Dreiser claimed to have collected such stories every year between 1895 and 1935. He based his novel on details and setting of the 1906 murder of Grace Brown by Chester Gillette in upstate New York, which attracted widespread attention from newspapers. While the novel sold well, it was also criticized for his portrayal of a man without morals who commits a sordid murder. The novel was adapted as a film in 1931, by the same name, and again in 1951 (this time it was titled A Place in the Sun).

Though known primarily as a novelist, Dreiser also wrote short stories, publishing his first collection, Free and Other Stories, in 1918, made up of 11 stories.

His story, "My Brother Paul", was a kind of biography of his older brother, Paul Dresser, who became a famous songwriter in the 1890s. This story was the basis for the 1942 romantic movie, My Gal Sal.

Dreiser also wrote poetry.
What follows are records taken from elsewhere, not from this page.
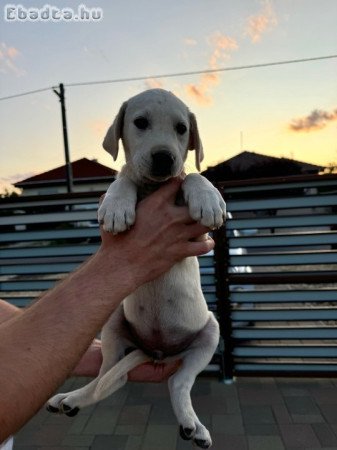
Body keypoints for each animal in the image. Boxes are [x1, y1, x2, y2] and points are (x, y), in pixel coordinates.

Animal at [47, 89, 226, 448]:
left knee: (178, 382)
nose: (164, 158)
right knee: (109, 378)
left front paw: (208, 198)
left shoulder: (197, 236)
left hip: (209, 333)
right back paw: (71, 399)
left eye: (182, 128)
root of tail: (157, 352)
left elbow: (193, 174)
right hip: (113, 324)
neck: (153, 187)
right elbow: (122, 177)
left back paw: (193, 426)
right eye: (140, 122)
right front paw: (117, 207)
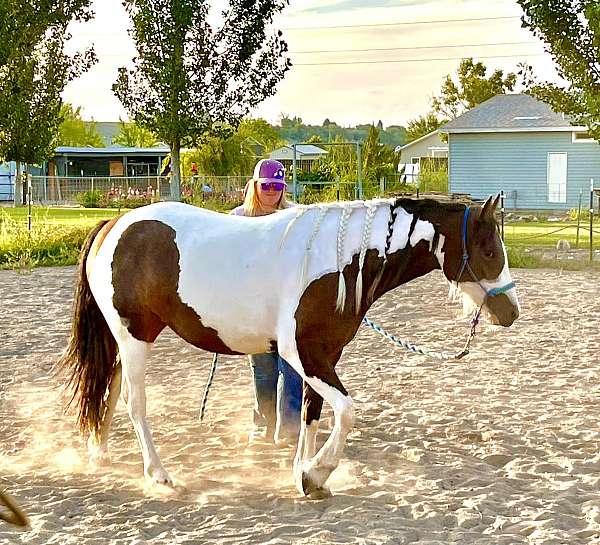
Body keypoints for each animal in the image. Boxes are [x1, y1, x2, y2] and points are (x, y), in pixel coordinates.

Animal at [59, 194, 520, 498]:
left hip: (123, 340)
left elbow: (311, 414)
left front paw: (304, 470)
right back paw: (158, 474)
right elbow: (346, 412)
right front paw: (316, 474)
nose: (512, 312)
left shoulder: (326, 355)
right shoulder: (302, 354)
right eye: (488, 250)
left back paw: (99, 452)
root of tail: (114, 224)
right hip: (135, 337)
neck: (339, 261)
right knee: (134, 403)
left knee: (107, 390)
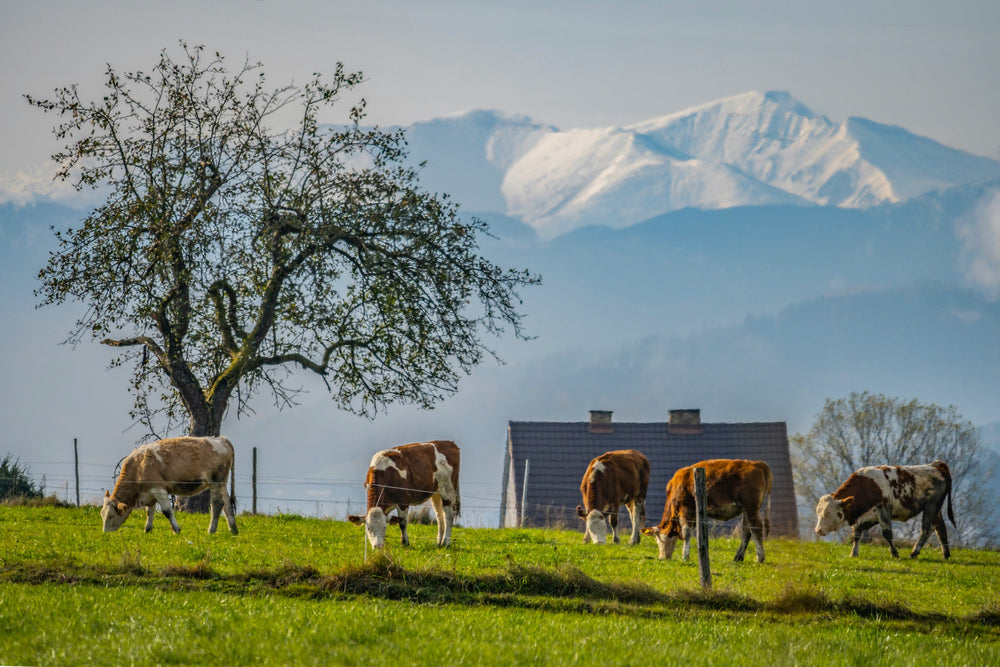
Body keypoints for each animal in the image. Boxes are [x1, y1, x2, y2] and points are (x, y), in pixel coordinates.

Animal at [100, 436, 239, 536]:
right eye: (101, 514)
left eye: (111, 515)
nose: (105, 534)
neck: (139, 466)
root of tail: (222, 439)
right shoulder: (149, 493)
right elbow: (149, 511)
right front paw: (147, 529)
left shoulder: (158, 489)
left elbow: (167, 511)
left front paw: (176, 530)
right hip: (222, 484)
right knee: (227, 504)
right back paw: (233, 530)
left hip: (215, 482)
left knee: (217, 504)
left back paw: (211, 530)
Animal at [640, 460, 772, 564]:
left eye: (657, 540)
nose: (662, 558)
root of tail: (757, 463)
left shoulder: (686, 509)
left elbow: (686, 533)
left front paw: (685, 556)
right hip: (746, 509)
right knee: (746, 530)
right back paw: (738, 557)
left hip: (750, 507)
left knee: (756, 527)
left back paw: (759, 558)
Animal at [812, 460, 952, 560]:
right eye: (817, 512)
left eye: (828, 513)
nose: (818, 530)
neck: (868, 486)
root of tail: (937, 465)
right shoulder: (864, 517)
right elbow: (856, 534)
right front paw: (854, 553)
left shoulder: (883, 510)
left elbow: (887, 534)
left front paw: (894, 553)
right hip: (936, 509)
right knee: (940, 528)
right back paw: (945, 554)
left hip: (931, 506)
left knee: (926, 529)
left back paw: (914, 552)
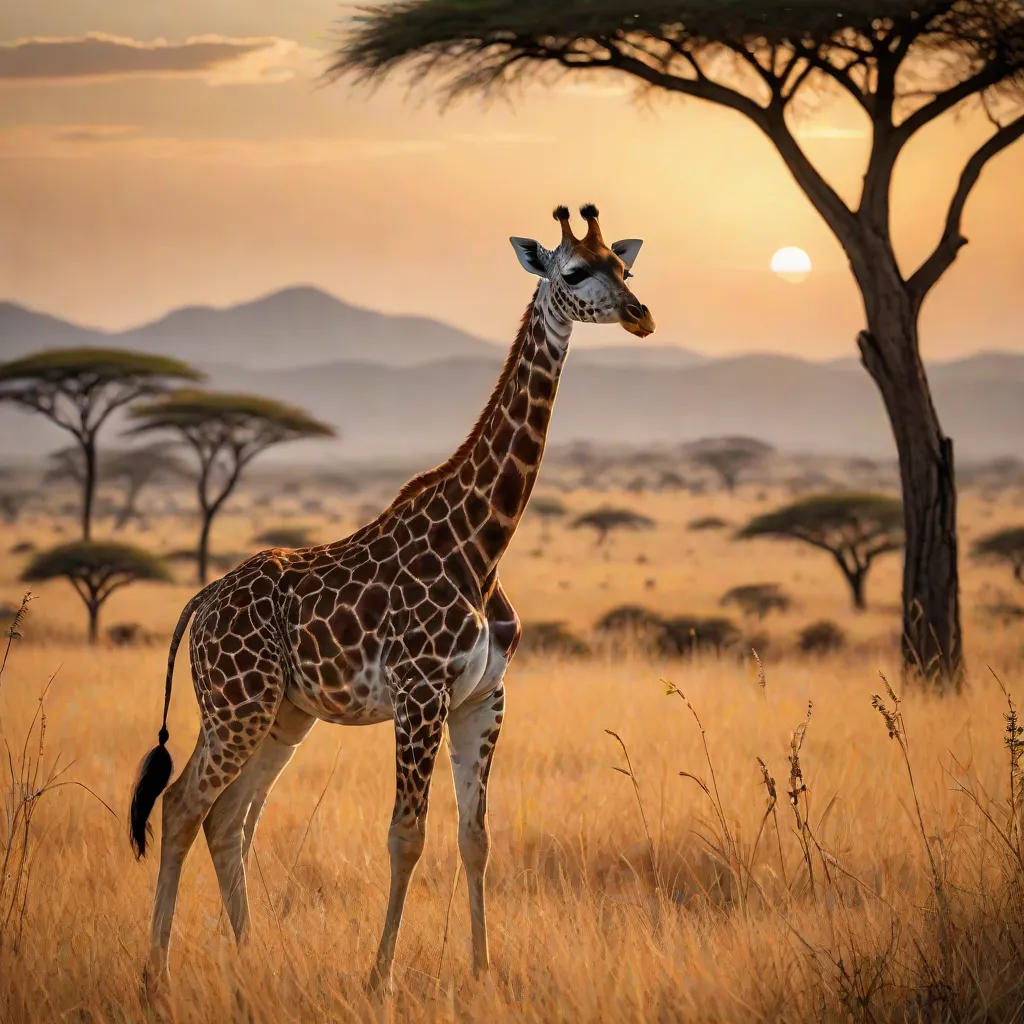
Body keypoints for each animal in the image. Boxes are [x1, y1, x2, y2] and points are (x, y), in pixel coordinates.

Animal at [129, 204, 655, 995]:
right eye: (572, 271)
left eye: (623, 267)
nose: (639, 315)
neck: (482, 544)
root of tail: (201, 603)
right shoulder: (419, 692)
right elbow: (407, 835)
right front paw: (379, 978)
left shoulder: (485, 697)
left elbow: (476, 837)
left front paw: (481, 969)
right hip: (235, 704)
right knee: (183, 804)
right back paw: (156, 976)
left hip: (283, 716)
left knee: (228, 819)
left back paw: (249, 957)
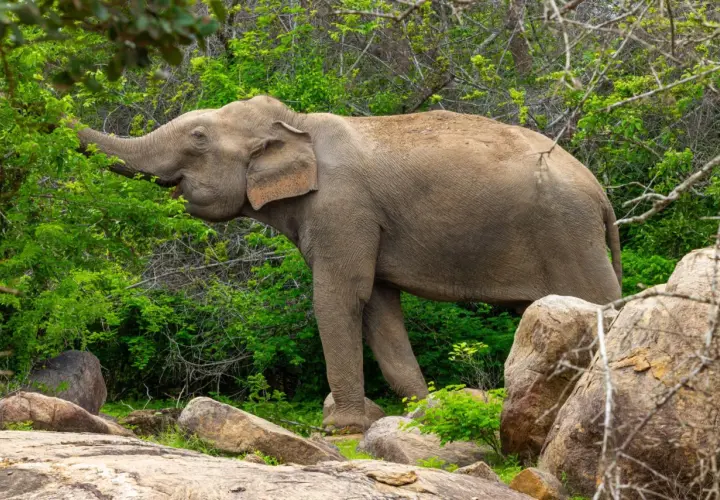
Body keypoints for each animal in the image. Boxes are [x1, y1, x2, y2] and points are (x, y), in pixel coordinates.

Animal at [76, 95, 622, 432]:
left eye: (197, 137)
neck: (299, 124)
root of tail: (601, 193)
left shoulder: (342, 208)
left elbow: (339, 298)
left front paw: (340, 427)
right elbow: (379, 307)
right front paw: (422, 412)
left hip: (569, 236)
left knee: (602, 305)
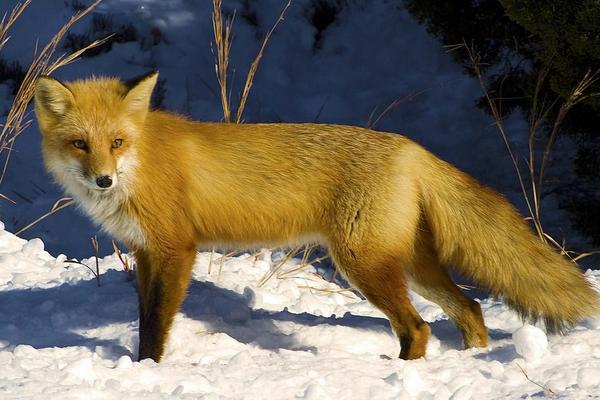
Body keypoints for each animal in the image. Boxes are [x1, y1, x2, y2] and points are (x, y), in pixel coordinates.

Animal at [35, 72, 596, 362]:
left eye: (117, 143)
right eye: (80, 144)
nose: (103, 180)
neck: (143, 163)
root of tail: (408, 146)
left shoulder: (177, 250)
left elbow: (155, 326)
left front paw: (149, 370)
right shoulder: (147, 252)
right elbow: (143, 319)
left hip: (362, 264)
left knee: (418, 328)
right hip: (410, 266)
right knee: (471, 309)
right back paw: (471, 359)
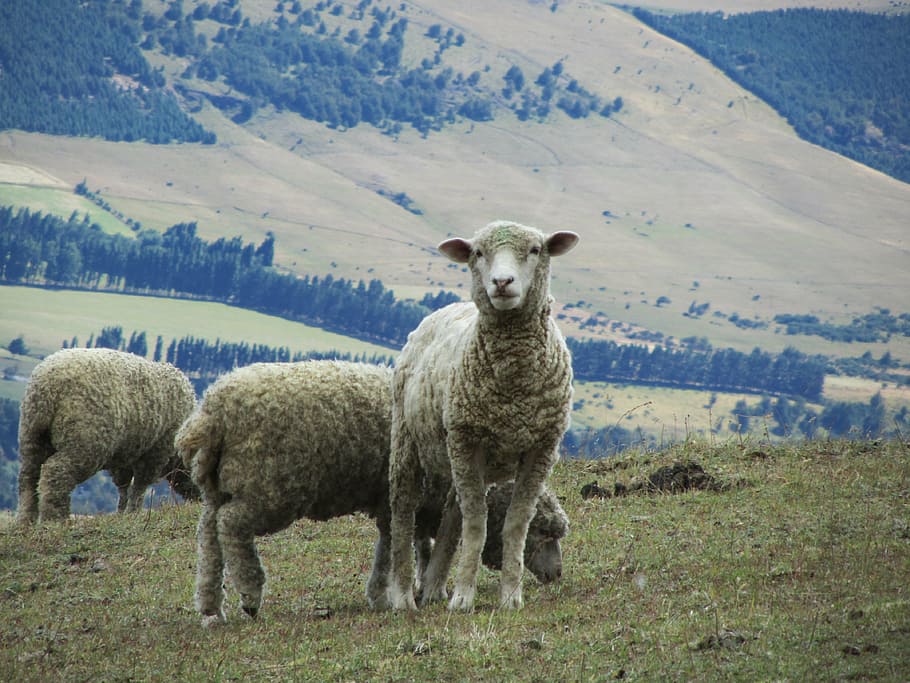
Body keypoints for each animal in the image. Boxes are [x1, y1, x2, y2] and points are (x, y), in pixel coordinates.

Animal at [16, 348, 197, 524]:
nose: (199, 502)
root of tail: (47, 386)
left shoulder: (125, 454)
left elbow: (124, 486)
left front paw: (121, 514)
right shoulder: (155, 452)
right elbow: (139, 486)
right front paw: (134, 513)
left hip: (32, 436)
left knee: (28, 478)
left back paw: (26, 521)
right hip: (84, 441)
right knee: (55, 472)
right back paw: (55, 519)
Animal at [174, 360, 568, 625]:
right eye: (543, 532)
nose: (557, 575)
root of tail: (211, 413)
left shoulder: (396, 505)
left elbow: (402, 546)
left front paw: (397, 590)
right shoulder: (403, 500)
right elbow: (396, 549)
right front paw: (393, 594)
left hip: (219, 484)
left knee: (209, 534)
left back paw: (211, 606)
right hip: (268, 486)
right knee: (232, 526)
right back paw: (250, 594)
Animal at [388, 220, 579, 611]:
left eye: (536, 250)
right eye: (478, 252)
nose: (502, 282)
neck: (512, 389)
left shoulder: (540, 450)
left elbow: (515, 523)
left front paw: (511, 596)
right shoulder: (467, 440)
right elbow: (477, 523)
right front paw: (464, 597)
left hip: (459, 458)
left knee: (451, 515)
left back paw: (433, 585)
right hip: (410, 440)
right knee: (404, 510)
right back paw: (404, 596)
His poem, "The Aspirant" (1929), continues his theme of poverty and ambition: a young man in a shabby furnished room describes his own and the other tenants' dreams, and asks "why? why?" The poem appeared in The Poetry Quartos, collected and printed by Paul Johnston, and published by Random House in 1929.

Other works include Trilogy of Desire, which was based on the life of Charles Tyson Yerkes, who became a Chicago streetcar tycoon. It is composed of The Financier (1912), The Titan (1914), and The Stoic. The last was published posthumously in 1947.

Dreiser was often forced to battle against censorship, because his depiction of some aspects of life, such as sexual promiscuity, offended authorities and challenged popular standards of acceptable opinion.